**What the task asks**:
Reproduce every line of the data below, character for character, keeping the original order and line breaks.
::: Input material
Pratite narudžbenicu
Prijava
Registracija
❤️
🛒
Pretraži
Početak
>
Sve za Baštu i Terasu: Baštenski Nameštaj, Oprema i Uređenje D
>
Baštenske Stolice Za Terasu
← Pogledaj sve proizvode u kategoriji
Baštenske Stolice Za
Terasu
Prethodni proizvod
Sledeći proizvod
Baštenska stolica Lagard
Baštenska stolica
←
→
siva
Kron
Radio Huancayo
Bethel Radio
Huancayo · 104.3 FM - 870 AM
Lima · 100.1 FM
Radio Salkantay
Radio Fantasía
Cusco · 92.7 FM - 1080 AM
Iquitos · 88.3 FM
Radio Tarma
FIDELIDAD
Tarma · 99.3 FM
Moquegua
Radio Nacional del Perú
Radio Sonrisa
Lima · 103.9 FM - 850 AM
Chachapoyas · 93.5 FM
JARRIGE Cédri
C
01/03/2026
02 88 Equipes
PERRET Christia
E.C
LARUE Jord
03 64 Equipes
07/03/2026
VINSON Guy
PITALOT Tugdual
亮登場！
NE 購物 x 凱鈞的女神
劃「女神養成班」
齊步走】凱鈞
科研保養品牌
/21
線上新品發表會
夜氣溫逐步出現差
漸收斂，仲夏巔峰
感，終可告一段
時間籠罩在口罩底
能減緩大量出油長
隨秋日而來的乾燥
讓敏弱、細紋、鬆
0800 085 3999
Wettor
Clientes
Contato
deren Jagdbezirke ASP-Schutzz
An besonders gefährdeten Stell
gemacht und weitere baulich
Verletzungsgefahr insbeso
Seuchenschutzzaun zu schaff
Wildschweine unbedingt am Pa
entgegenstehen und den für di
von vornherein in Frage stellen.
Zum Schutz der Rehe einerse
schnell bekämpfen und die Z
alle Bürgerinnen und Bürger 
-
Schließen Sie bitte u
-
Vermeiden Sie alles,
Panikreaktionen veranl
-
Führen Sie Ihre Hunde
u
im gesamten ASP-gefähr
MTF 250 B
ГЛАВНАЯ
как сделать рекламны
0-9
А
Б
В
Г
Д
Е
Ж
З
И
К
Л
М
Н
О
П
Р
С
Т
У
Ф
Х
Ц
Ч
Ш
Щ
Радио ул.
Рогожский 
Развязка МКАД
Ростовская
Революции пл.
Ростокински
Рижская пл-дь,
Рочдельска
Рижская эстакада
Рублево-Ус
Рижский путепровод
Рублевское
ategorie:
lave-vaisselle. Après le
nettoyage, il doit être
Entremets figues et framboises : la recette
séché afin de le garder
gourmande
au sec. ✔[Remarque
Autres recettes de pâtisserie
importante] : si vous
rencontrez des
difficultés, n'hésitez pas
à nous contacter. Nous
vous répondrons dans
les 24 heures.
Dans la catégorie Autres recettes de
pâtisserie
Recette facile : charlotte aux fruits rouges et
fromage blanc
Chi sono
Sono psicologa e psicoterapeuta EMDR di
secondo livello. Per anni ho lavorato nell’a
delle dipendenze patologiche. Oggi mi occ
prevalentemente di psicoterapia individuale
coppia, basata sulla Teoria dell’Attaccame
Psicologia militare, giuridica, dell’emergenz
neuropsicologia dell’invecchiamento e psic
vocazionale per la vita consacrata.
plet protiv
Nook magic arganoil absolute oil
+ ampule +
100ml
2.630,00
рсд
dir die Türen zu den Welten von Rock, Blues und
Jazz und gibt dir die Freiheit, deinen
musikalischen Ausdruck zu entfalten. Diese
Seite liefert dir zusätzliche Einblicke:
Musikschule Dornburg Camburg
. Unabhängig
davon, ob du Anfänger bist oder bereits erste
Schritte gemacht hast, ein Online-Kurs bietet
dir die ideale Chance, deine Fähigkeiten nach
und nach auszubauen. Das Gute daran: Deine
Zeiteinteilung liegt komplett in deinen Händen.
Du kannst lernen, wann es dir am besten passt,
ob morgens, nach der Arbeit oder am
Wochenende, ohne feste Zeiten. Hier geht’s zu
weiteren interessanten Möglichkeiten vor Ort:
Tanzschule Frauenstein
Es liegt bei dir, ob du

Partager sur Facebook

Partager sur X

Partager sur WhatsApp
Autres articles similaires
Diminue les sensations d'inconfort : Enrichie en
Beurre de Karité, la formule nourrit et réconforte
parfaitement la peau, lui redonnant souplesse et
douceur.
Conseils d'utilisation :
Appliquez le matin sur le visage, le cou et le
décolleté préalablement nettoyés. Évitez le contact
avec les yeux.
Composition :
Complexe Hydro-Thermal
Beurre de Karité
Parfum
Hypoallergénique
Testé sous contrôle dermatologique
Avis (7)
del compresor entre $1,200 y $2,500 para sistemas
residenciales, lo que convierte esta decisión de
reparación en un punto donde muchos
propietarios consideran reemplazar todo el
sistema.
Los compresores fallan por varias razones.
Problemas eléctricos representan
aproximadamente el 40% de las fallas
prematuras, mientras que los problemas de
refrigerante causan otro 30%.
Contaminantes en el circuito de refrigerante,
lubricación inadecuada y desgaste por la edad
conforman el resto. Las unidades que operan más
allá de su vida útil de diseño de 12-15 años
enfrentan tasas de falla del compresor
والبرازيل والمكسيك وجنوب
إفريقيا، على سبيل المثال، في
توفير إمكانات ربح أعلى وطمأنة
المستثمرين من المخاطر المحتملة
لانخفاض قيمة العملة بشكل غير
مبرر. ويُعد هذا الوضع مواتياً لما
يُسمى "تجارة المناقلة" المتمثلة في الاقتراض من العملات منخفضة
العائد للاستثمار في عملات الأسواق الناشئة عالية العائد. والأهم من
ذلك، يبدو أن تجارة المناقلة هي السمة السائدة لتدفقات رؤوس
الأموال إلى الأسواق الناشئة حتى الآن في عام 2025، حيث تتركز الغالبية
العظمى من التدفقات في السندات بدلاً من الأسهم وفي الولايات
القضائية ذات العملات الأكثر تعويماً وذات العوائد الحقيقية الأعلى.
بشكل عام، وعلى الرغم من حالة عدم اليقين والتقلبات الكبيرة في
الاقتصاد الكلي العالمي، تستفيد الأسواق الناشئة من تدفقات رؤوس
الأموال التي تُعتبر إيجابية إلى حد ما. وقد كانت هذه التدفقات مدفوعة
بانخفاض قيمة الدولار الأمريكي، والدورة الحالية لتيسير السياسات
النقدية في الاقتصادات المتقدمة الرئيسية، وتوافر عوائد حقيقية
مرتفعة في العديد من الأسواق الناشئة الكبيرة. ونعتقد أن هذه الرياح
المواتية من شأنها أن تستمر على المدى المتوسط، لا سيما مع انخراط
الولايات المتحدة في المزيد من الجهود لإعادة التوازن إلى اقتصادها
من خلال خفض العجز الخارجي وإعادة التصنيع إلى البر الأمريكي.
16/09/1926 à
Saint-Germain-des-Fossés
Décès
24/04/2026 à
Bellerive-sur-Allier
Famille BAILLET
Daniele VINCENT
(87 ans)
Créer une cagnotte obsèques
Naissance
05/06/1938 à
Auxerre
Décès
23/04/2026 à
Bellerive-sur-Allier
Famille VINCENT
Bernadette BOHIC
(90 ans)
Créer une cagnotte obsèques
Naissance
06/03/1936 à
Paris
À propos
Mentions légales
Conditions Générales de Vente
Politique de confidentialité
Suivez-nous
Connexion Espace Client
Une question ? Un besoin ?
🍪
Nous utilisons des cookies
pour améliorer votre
::::::
**Exercise result**:
Pratite narudžbenicu
Prijava
Registracija
❤️
🛒
Pretraži
Početak
>
Sve za Baštu i Terasu: Baštenski Nameštaj, Oprema i Uređenje D
>
Baštenske Stolice Za Terasu
← Pogledaj sve proizvode u kategoriji
Baštenske Stolice Za
Terasu
Prethodni proizvod
Sledeći proizvod
Baštenska stolica Lagard
Baštenska stolica
←
→
siva
Kron
Radio Huancayo
Bethel Radio
Huancayo · 104.3 FM - 870 AM
Lima · 100.1 FM
Radio Salkantay
Radio Fantasía
Cusco · 92.7 FM - 1080 AM
Iquitos · 88.3 FM
Radio Tarma
FIDELIDAD
Tarma · 99.3 FM
Moquegua
Radio Nacional del Perú
Radio Sonrisa
Lima · 103.9 FM - 850 AM
Chachapoyas · 93.5 FM
JARRIGE Cédri
C
01/03/2026
02 88 Equipes
PERRET Christia
E.C
LARUE Jord
03 64 Equipes
07/03/2026
VINSON Guy
PITALOT Tugdual
亮登場！
NE 購物 x 凱鈞的女神
劃「女神養成班」
齊步走】凱鈞
科研保養品牌
/21
線上新品發表會
夜氣溫逐步出現差
漸收斂，仲夏巔峰
感，終可告一段
時間籠罩在口罩底
能減緩大量出油長
隨秋日而來的乾燥
讓敏弱、細紋、鬆
0800 085 3999
Wettor
Clientes
Contato
deren Jagdbezirke ASP-Schutzz
An besonders gefährdeten Stell
gemacht und weitere baulich
Verletzungsgefahr insbeso
Seuchenschutzzaun zu schaff
Wildschweine unbedingt am Pa
entgegenstehen und den für di
von vornherein in Frage stellen.
Zum Schutz der Rehe einerse
schnell bekämpfen und die Z
alle Bürgerinnen und Bürger 
-
Schließen Sie bitte u
-
Vermeiden Sie alles,
Panikreaktionen veranl
-
Führen Sie Ihre Hunde
u
im gesamten ASP-gefähr
MTF 250 B
ГЛАВНАЯ
как сделать рекламны
0-9
А
Б
В
Г
Д
Е
Ж
З
И
К
Л
М
Н
О
П
Р
С
Т
У
Ф
Х
Ц
Ч
Ш
Щ
Радио ул.
Рогожский 
Развязка МКАД
Ростовская
Революции пл.
Ростокински
Рижская пл-дь,
Рочдельска
Рижская эстакада
Рублево-Ус
Рижский путепровод
Рублевское
ategorie:
lave-vaisselle. Après le
nettoyage, il doit être
Entremets figues et framboises : la recette
séché afin de le garder
gourmande
au sec. ✔[Remarque
Autres recettes de pâtisserie
importante] : si vous
rencontrez des
difficultés, n'hésitez pas
à nous contacter. Nous
vous répondrons dans
les 24 heures.
Dans la catégorie Autres recettes de
pâtisserie
Recette facile : charlotte aux fruits rouges et
fromage blanc
Chi sono
Sono psicologa e psicoterapeuta EMDR di
secondo livello. Per anni ho lavorato nell’a
delle dipendenze patologiche. Oggi mi occ
prevalentemente di psicoterapia individuale
coppia, basata sulla Teoria dell’Attaccame
Psicologia militare, giuridica, dell’emergenz
neuropsicologia dell’invecchiamento e psic
vocazionale per la vita consacrata.
plet protiv
Nook magic arganoil absolute oil
+ ampule +
100ml
2.630,00
рсд
dir die Türen zu den Welten von Rock, Blues und
Jazz und gibt dir die Freiheit, deinen
musikalischen Ausdruck zu entfalten. Diese
Seite liefert dir zusätzliche Einblicke:
Musikschule Dornburg Camburg
. Unabhängig
davon, ob du Anfänger bist oder bereits erste
Schritte gemacht hast, ein Online-Kurs bietet
dir die ideale Chance, deine Fähigkeiten nach
und nach auszubauen. Das Gute daran: Deine
Zeiteinteilung liegt komplett in deinen Händen.
Du kannst lernen, wann es dir am besten passt,
ob morgens, nach der Arbeit oder am
Wochenende, ohne feste Zeiten. Hier geht’s zu
weiteren interessanten Möglichkeiten vor Ort:
Tanzschule Frauenstein
Es liegt bei dir, ob du

Partager sur Facebook

Partager sur X

Partager sur WhatsApp
Autres articles similaires
Diminue les sensations d'inconfort : Enrichie en
Beurre de Karité, la formule nourrit et réconforte
parfaitement la peau, lui redonnant souplesse et
douceur.
Conseils d'utilisation :
Appliquez le matin sur le visage, le cou et le
décolleté préalablement nettoyés. Évitez le contact
avec les yeux.
Composition :
Complexe Hydro-Thermal
Beurre de Karité
Parfum
Hypoallergénique
Testé sous contrôle dermatologique
Avis (7)
del compresor entre $1,200 y $2,500 para sistemas
residenciales, lo que convierte esta decisión de
reparación en un punto donde muchos
propietarios consideran reemplazar todo el
sistema.
Los compresores fallan por varias razones.
Problemas eléctricos representan
aproximadamente el 40% de las fallas
prematuras, mientras que los problemas de
refrigerante causan otro 30%.
Contaminantes en el circuito de refrigerante,
lubricación inadecuada y desgaste por la edad
conforman el resto. Las unidades que operan más
allá de su vida útil de diseño de 12-15 años
enfrentan tasas de falla del compresor
والبرازيل والمكسيك وجنوب
إفريقيا، على سبيل المثال، في
توفير إمكانات ربح أعلى وطمأنة
المستثمرين من المخاطر المحتملة
لانخفاض قيمة العملة بشكل غير
مبرر. ويُعد هذا الوضع مواتياً لما
يُسمى "تجارة المناقلة" المتمثلة في الاقتراض من العملات منخفضة
العائد للاستثمار في عملات الأسواق الناشئة عالية العائد. والأهم من
ذلك، يبدو أن تجارة المناقلة هي السمة السائدة لتدفقات رؤوس
الأموال إلى الأسواق الناشئة حتى الآن في عام 2025، حيث تتركز الغالبية
العظمى من التدفقات في السندات بدلاً من الأسهم وفي الولايات
القضائية ذات العملات الأكثر تعويماً وذات العوائد الحقيقية الأعلى.
بشكل عام، وعلى الرغم من حالة عدم اليقين والتقلبات الكبيرة في
الاقتصاد الكلي العالمي، تستفيد الأسواق الناشئة من تدفقات رؤوس
الأموال التي تُعتبر إيجابية إلى حد ما. وقد كانت هذه التدفقات مدفوعة
بانخفاض قيمة الدولار الأمريكي، والدورة الحالية لتيسير السياسات
النقدية في الاقتصادات المتقدمة الرئيسية، وتوافر عوائد حقيقية
مرتفعة في العديد من الأسواق الناشئة الكبيرة. ونعتقد أن هذه الرياح
المواتية من شأنها أن تستمر على المدى المتوسط، لا سيما مع انخراط
الولايات المتحدة في المزيد من الجهود لإعادة التوازن إلى اقتصادها
من خلال خفض العجز الخارجي وإعادة التصنيع إلى البر الأمريكي.
16/09/1926 à
Saint-Germain-des-Fossés
Décès
24/04/2026 à
Bellerive-sur-Allier
Famille BAILLET
Daniele VINCENT
(87 ans)
Créer une cagnotte obsèques
Naissance
05/06/1938 à
Auxerre
Décès
23/04/2026 à
Bellerive-sur-Allier
Famille VINCENT
Bernadette BOHIC
(90 ans)
Créer une cagnotte obsèques
Naissance
06/03/1936 à
Paris
À propos
Mentions légales
Conditions Générales de Vente
Politique de confidentialité
Suivez-nous
Connexion Espace Client
Une question ? Un besoin ?
🍪
Nous utilisons des cookies
pour améliorer votre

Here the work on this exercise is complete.